After fiddling with Eclipse and ADT, we were able to support every participant to successfully add a new geo-fence to the software, build our sample code, and deploy it on their phones.
Testing Geo-fence Applications
When we advertised our workshop, Richard Stallman strongly urged us to include information about location spoofing and privacy. It was great advice, especially since location spoofing is a basic debugging technique. After enabling developer options on our phones and selecting “enable location spoofing,” we installed location spoofing apps on our phones and played with pretending our phones were in a variety of locations. Note that many of these location spoofing apps are ad-supported, which means that using them may actually include a net loss of privacy. For that reason, we see a clear need for an open source, non-commercial location spoofer for Android that’s designed to support testing and debugging.
With location spoofing capabilities in hand, we headed outside to do a little bodystorming-style testing of geo-fences—everyone with their own device in hand. We’ve found that embodied experiences with data offer powerful learning experiences for workshop participants.

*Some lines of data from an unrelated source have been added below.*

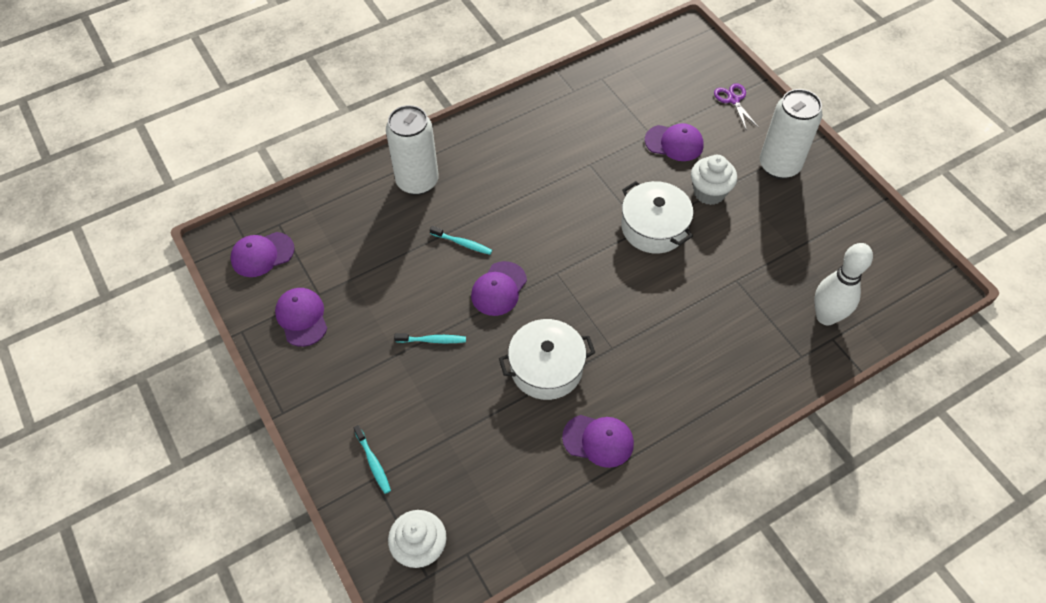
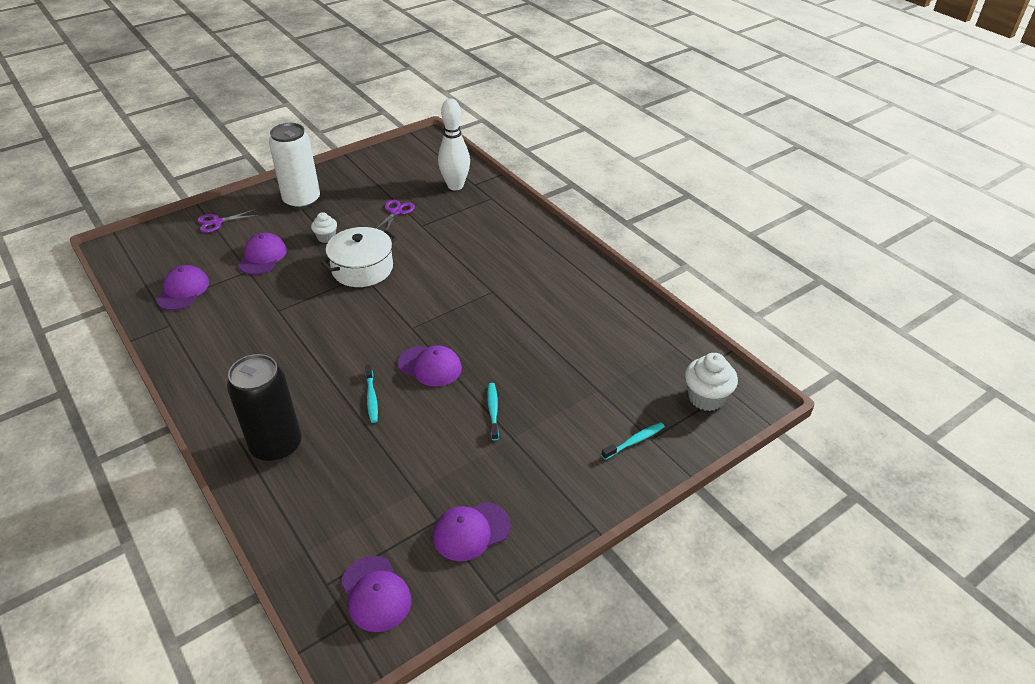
camera: 95 degrees left, 15 degrees down
white can [386,105,439,195] -> black can [227,354,302,462]
turquoise toothbrush [430,226,492,255] -> turquoise toothbrush turned 150 degrees clockwise [365,365,378,423]
white pot [499,319,595,400] -> none
purple cap [562,415,634,468] -> purple cap moved to [156,265,209,310]
white cupcake [691,155,737,205] -> white cupcake [311,212,337,243], size x0.62
none -> purple scissors [376,200,415,231]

We set up test geo-fences in the courtyard next to the MIT Media Lab. We placed an orange cone at each geo-fence center. Participants tried walking up to, away from, and past the various points. This gave our workshop participants a chance to experience what it was like to enter and exit geo-fences. It also gave them first-hand experience at the accuracy issues faced by geo-location apps.
The map below shows the Google Maps zoomed-in view of the courtyard. The blue markers all represent the center of geo-fences, which we gave a five meter radius. We used iTouchMap.com to get the GPS coordinates.
For the first five minutes, no one was able to trigger a geo-fence. After some fancy use of Google Maps, I realized that my phone placed me around ten meters away from my actual location. The orange dot represents where I was able to finally get a reading on the geo-fence around the rightmost blue marker.
The GPS coordinates we had painstakingly grabbed from specific points on the zoomed-in map were all off-center by at least ten meters. This could arise from inaccuracies in the software we used to define the geo-fences, skew arising from the isometric maps view we used to identify our location, or inaccuracies in the devices themselves.
We anticipated a mishap like the orange dot; we wanted to give our workshop participants practical experience with the strengths and limitations of geo-fence systems. Although location spoofing software is a helpful time-saver, it can give designers a false sense of confidence. Good geo-fence designers will test the experience in-person to get the location and radius right for their applications.
Geo-fence Literacy and Civic Participation
For geo-fences and other location-based activity to become a basic part of civic engagement strategies and civic technology design, organizers and designers will need to become familiar with best practices for creating good geo-location services, just like they have learned to use Facebook, Twitter, web publishing, and online donations. Our workshop was a first step towards developing trainings and perhaps co-design events that can make geo-location an effective tool for civic life. Even as I develop and test the Action Path system, we’re excited to do further work to help others imagine and create effective geo-located activities.